#### Description of the task:
Could you count the lines below that include the word "วนสำน" and give only the number?

#### Records for the task:
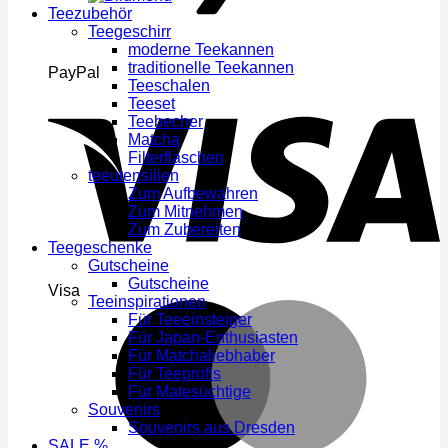
Teezubehör
Teegeschirr
moderne Teekannen
traditionelle Teekannen
PayPal
Teeschalen
Teeset
Teebecher
Matcha
Filterflaschen
teeutensilien
Zum Aufbewahren
Zum Mitnehmen
Zum Zubereiten
Teegeschenke
Gutscheine
Gutscheine
Visa
Teeinspirationen
Für Teeeinsteiger
Für Japan-Enthusiasten
Für Matchaliebhaber
Für Teeprofis
Für Matesüchtige
Souvenirs
Souvenirs aus Dresden
SALE %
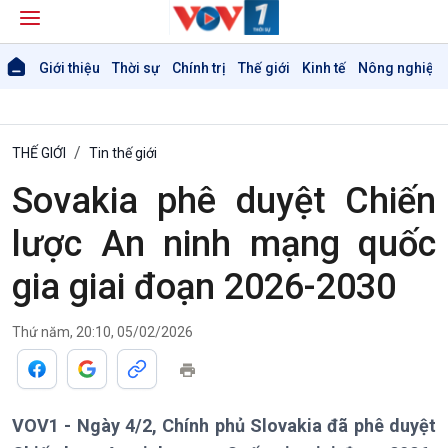
Giới thiệu
Thời sự
Chính trị
Thế giới
Kinh tế
Nông nghiệp 
THẾ GIỚI
Tin thế giới
Sovakia phê duyệt Chiến
lược An ninh mạng quốc
gia giai đoạn 2026-2030
Thứ năm, 20:10, 05/02/2026
Giới thiệu
Thời sự
Thời sự 6h
VOV1 - Ngày 4/2, Chính phủ Slovakia đã phê duyệt
Thời sự 12h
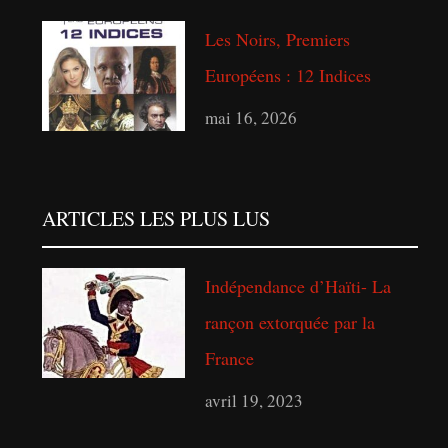
Les Noirs, Premiers
Européens : 12 Indices
mai 16, 2026
ARTICLES LES PLUS LUS
Indépendance d’Haïti- La
rançon extorquée par la
France
avril 19, 2023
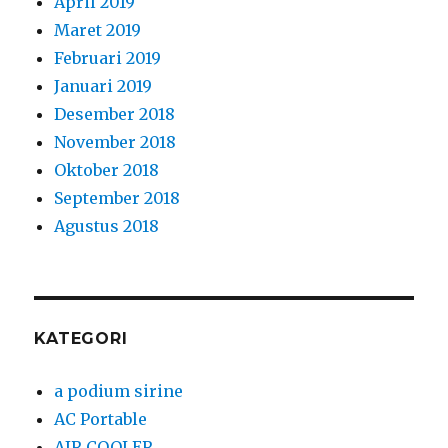
April 2019
Maret 2019
Februari 2019
Januari 2019
Desember 2018
November 2018
Oktober 2018
September 2018
Agustus 2018
KATEGORI
a podium sirine
AC Portable
AIR COOLER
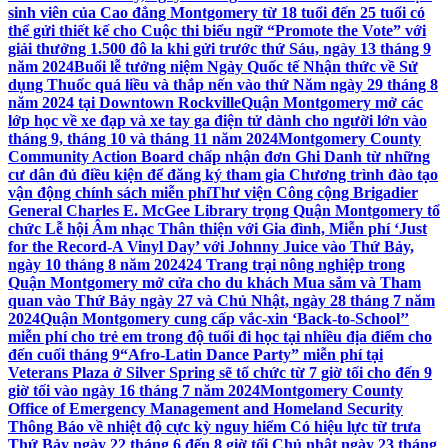
sinh viên của Cao đẳng Montgomery từ 18 tuổi đến 25 tuổi có
thể gửi thiết kế cho Cuộc thi biểu ngữ “Promote the Vote” với
giải thưởng 1.500 đô la khi gửi trước thứ Sáu, ngày 13 tháng 9
năm 2024
Buổi lễ tưởng niệm Ngày Quốc tế Nhận thức về Sử
dụng Thuốc quá liều và thắp nến vào thứ Năm ngày 29 tháng 8
năm 2024 tại Downtown Rockville
Quận Montgomery mở các
lớp học về xe đạp và xe tay ga điện tử dành cho người lớn vào
tháng 9, tháng 10 và tháng 11 năm 2024
Montgomery County
Community Action Board chấp nhận đơn Ghi Danh từ những
cư dân đủ điều kiện để đăng ký tham gia Chương trình đào tạo
vận động chính sách miễn phí
Thư viện Công cộng Brigadier
General Charles E. McGee Library trọng Quận Montgomery tổ
chức Lễ hội Âm nhạc Thân thiện với Gia đình, Miễn phí ‘Just
for the Record-A Vinyl Day’ với Johnny Juice vào Thứ Bảy,
ngày 10 tháng 8 năm 2024
24 Trang trại nông nghiệp trong
Quận Montgomery mở cửa cho du khách Mua sắm và Tham
quan vào Thứ Bảy ngày 27 và Chủ Nhật, ngày 28 tháng 7 năm
2024
Quận Montgomery cung cấp vắc-xin ‘Back-to-School’’
miễn phí cho trẻ em trong độ tuổi đi học tại nhiều địa điểm cho
đến cuối tháng 9
“Afro-Latin Dance Party” miễn phí tại
Veterans Plaza ở Silver Spring sẽ tổ chức từ 7 giờ tối cho đến 9
giờ tối vào ngày 16 tháng 7 năm 2024
Montgomery County
Office of Emergency Management and Homeland Security
Thông Báo về nhiệt độ cực kỳ nguy hiểm Có hiệu lực từ trưa
Thứ Bảy ngày 22 tháng 6 đến 8 giờ tối Chủ nhật ngày 23 tháng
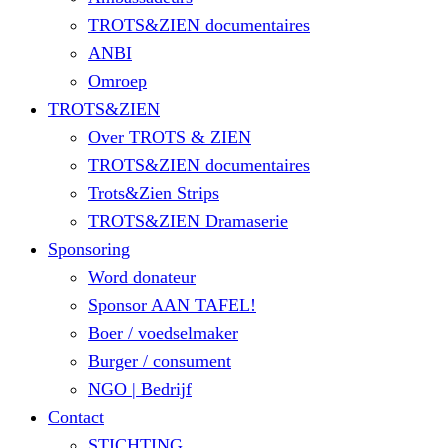
TROTS&ZIEN documentaires
ANBI
Omroep
TROTS&ZIEN
Over TROTS & ZIEN
TROTS&ZIEN documentaires
Trots&Zien Strips
TROTS&ZIEN Dramaserie
Sponsoring
Word donateur
Sponsor AAN TAFEL!
Boer / voedselmaker
Burger / consument
NGO | Bedrijf
Contact
STICHTING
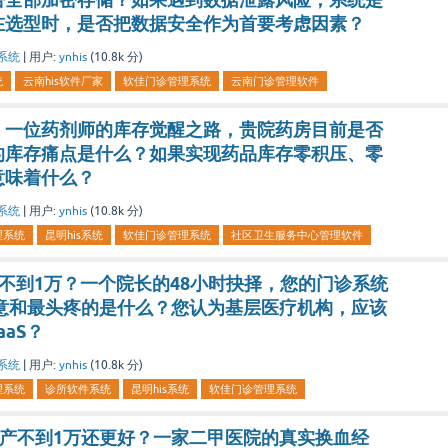
在选型时，是否把数据安全作为首要考虑因素？
系统
|
用户:
ynhis
(
10.8k
分)
统
云南his软件厂家
软佳门诊管理系统
云南门诊管理软件
”：一位药剂师的库存觉醒之路，贵院药房目前是否
的库存痛点是什么？如果实现药品库存零积压、零
意味着什么？
系统
|
用户:
ynhis
(
10.8k
分)
理系统
昆明his系统
软佳门诊管理系统
社区卫生服务中心管理软件
SaaS不到1万？一个院长的48小时抉择，您的门诊系统
满意和最头疼的是什么？您认为基层医疗机构，应该
aS？
系统
|
用户:
ynhis
(
10.8k
分)
理系统
诊所软件系统
昆明his系统
软佳门诊管理系统
国产不到1万还更好？一家二甲医院的真实换血经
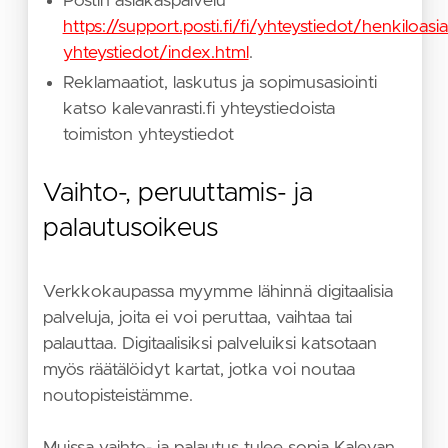
Postin asiakaspalvelu
https://support.posti.fi/fi/yhteystiedot/henkiloasi
yhteystiedot/index.html
.
Reklamaatiot, laskutus ja sopimusasiointi
katso kalevanrasti.fi yhteystiedoista
toimiston yhteystiedot
Vaihto-, peruuttamis- ja
palautusoikeus
Verkkokaupassa myymme lähinnä digitaalisia
palveluja, joita ei voi peruttaa, vaihtaa tai
palauttaa. Digitaalisiksi palveluiksi katsotaan
myös räätälöidyt kartat, jotka voi noutaa
noutopisteistämme.
Muissa vaihto- ja palautus tulee sopia Kalevan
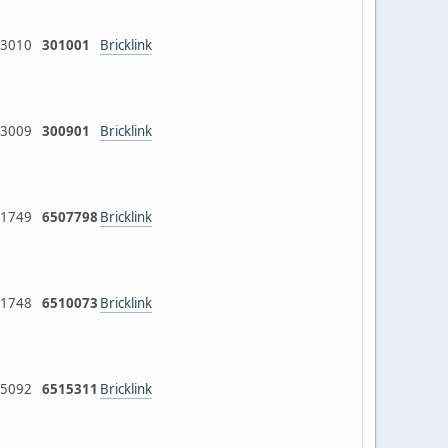
3010
301001
Bricklink
3009
300901
Bricklink
1749
6507798
Bricklink
1748
6510073
Bricklink
5092
6515311
Bricklink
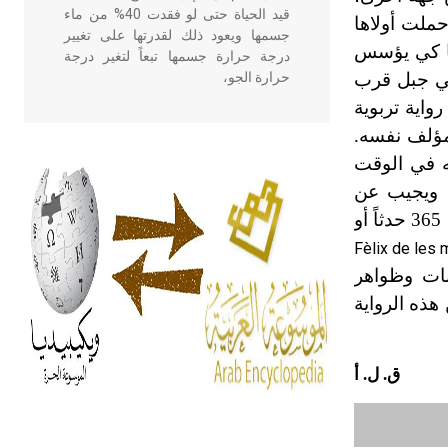
قيد الحياة حتى لو فقدت 40% من ماء
حملت أولاها
جسمها ويعود ذلك لقدرتها على تغيير
يا كي يؤسس
درجة حرارة جسمها تبعاً لتغير درجة
في جبل قرب
حرارة الجو،
واية تربوية
لمؤلف نفسه.
- هل تعلم أن أبقراط كتب في الطب
نه في الوقت
أربعة مؤلفات هي: الحكم، الأدلة، تنظيم
التغذية، ورسالته في جروح الرأس.
تساؤلية، ويجيب عن
ويعود له الفضل بأنه حرر الطب من
التساؤل بحكاية أو خرافة أو سيرة حياة لشرح طريق المحب (الإنسان) إلى المحبوب (الرب)، حيث تتكون الرواية من 365 حدثاً أو
الدين والفلسفة.
Fèlix de les 
نات وظواهر
- هل تعلم أن المرجان إفراز حيواني
هذه الرواية
يتكون في البحر ويتركب من مادة
كربونات الكلسيوم، وهو أحمر أو شديد
الحمرة وهو أجود أنواعه، ويمتاز بكبر
ق. ل. أ
الحجم ويسمى الش
هل تعلم أن الأبسيد كلمة فرنسية اللفظ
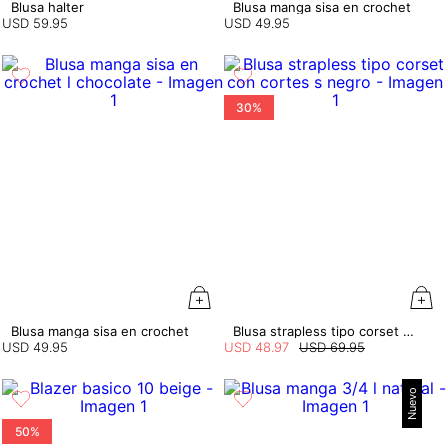
Blusa halter
Blusa manga sisa en crochet
USD
59
.
95
USD
49
.
95
30%
Blusa manga sisa en crochet
Blusa strapless tipo corset con cortes
USD
49
.
95
USD
48
.
97
USD
69
.
95
Nuevo
50%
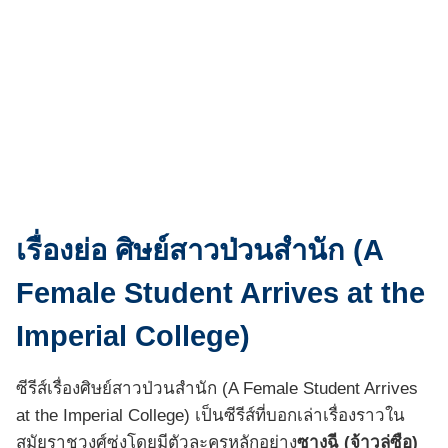
เรื่องย่อ ศิษย์สาวป่วนสำนัก (A
Female Student Arrives at the
Imperial College)
ซีรีส์เรื่องศิษย์สาวป่วนสำนัก (A Female Student Arrives
at the Imperial College) เป็นซีรีส์ที่บอกเล่าเรื่องราวใน
สมัยราชวงศ์ซ่งโดยมีตัวละครหลักอย่าง
ซางฉี (จ้าวลู่ซือ)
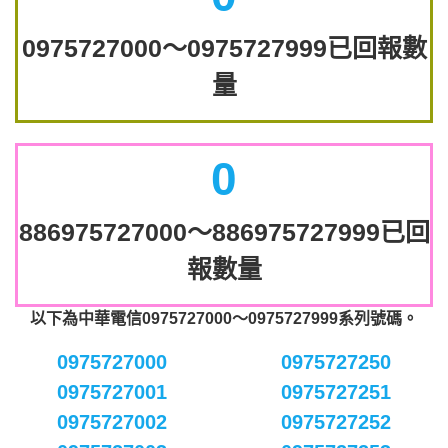
0975727000～0975727999已回報數
量
0
886975727000～886975727999已回
報數量
以下為中華電信0975727000～0975727999系列號碼。
0975727000
0975727250
0975727001
0975727251
0975727002
0975727252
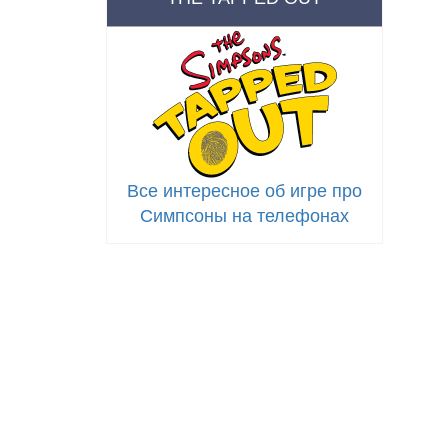
Все интересное об игре про
Симпсоны на телефонах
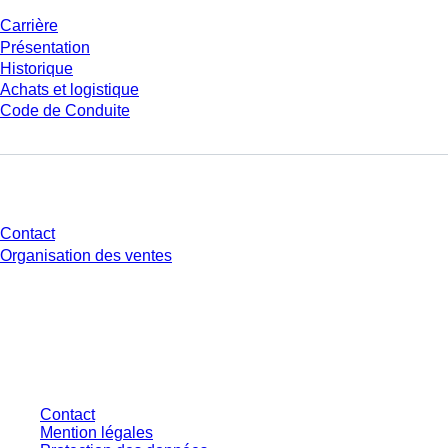
Carrière
Présentation
Historique
Achats et logistique
Code de Conduite
Avez-vous des questions ?
Contact
Organisation des ventes
* Les prix affichés sont des prix catalogue pour les utilisateurs non
connectés et sans conditions négociées individuellement. Les prix
s'entendent hors taxe légale de votre juridiction et hors frais de livraison
éventuels, sauf indication contraire.
Contact
Mention légales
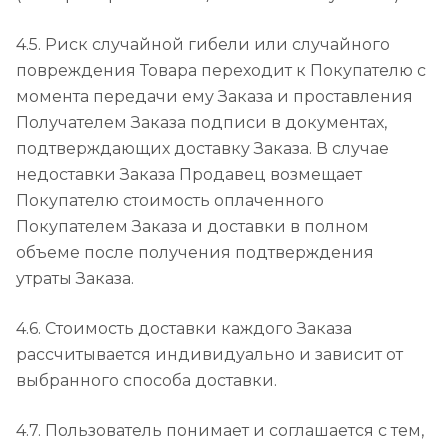
4.5. Риск случайной гибели или случайного
повреждения Товара переходит к Покупателю с
момента передачи ему Заказа и проставления
Получателем Заказа подписи в документах,
подтверждающих доставку Заказа. В случае
недоставки Заказа Продавец возмещает
Покупателю стоимость оплаченного
Покупателем Заказа и доставки в полном
объеме после получения подтверждения
утраты Заказа.
4.6. Стоимость доставки каждого Заказа
рассчитывается индивидуально и зависит от
выбранного способа доставки.
4.7. Пользователь понимает и соглашается с тем,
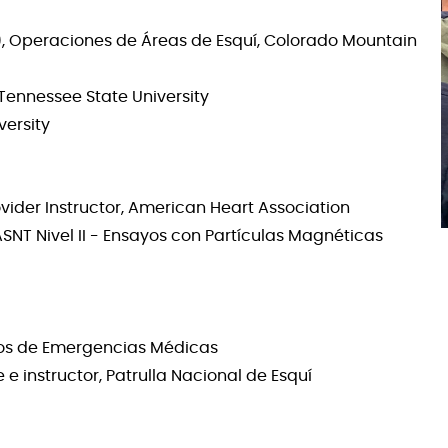
.), Operaciones de Áreas de Esquí, Colorado Mountain
t Tennessee State University
versity
ovider Instructor, American Heart Association
SNT Nivel II - Ensayos con Partículas Magnéticas
cos de Emergencias Médicas
 e instructor, Patrulla Nacional de Esquí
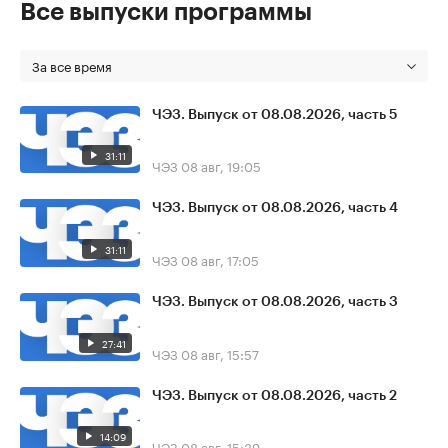
Все выпуски программы
За все время
ЧЭЗ. Выпуск от 08.08.2026, часть 5
31:11
ЧЭЗ
08 авг, 19:05
ЧЭЗ. Выпуск от 08.08.2026, часть 4
31:11
ЧЭЗ
08 авг, 17:05
ЧЭЗ. Выпуск от 08.08.2026, часть 3
27:41
ЧЭЗ
08 авг, 15:57
ЧЭЗ. Выпуск от 08.08.2026, часть 2
14:09
ЧЭЗ
08 авг, 15:39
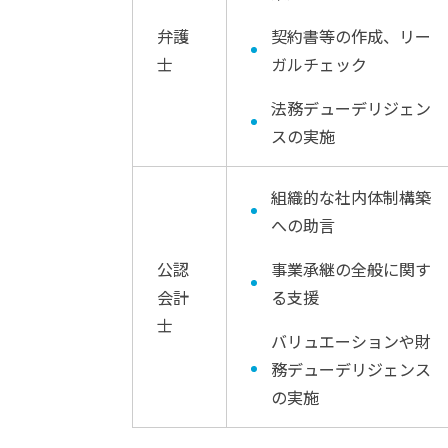
弁護
契約書等の作成、リー
士
ガルチェック
法務デューデリジェン
スの実施
組織的な社内体制構築
への助言
公認
事業承継の全般に関す
会計
る支援
士
バリュエーションや財
務デューデリジェンス
の実施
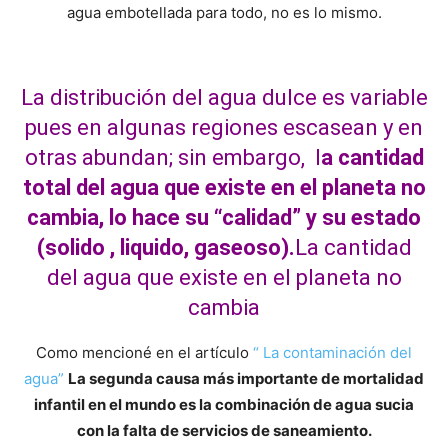
agua embotellada para todo, no es lo mismo.
La distribución del agua dulce es variable
pues en algunas regiones escasean y en
otras abundan; sin embargo, l
a cantidad
total del agua que existe en el planeta no
cambia, lo hace su “calidad” y su estado
(solido , liquido, gaseoso).
La cantidad
del agua que existe en el planeta no
cambia
Como mencioné en el artículo
“ La contaminación del
agua”
La segunda causa más importante de mortalidad
infantil en el mundo es la combinación de agua sucia
con la falta de servicios de saneamiento.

#### Response area:
2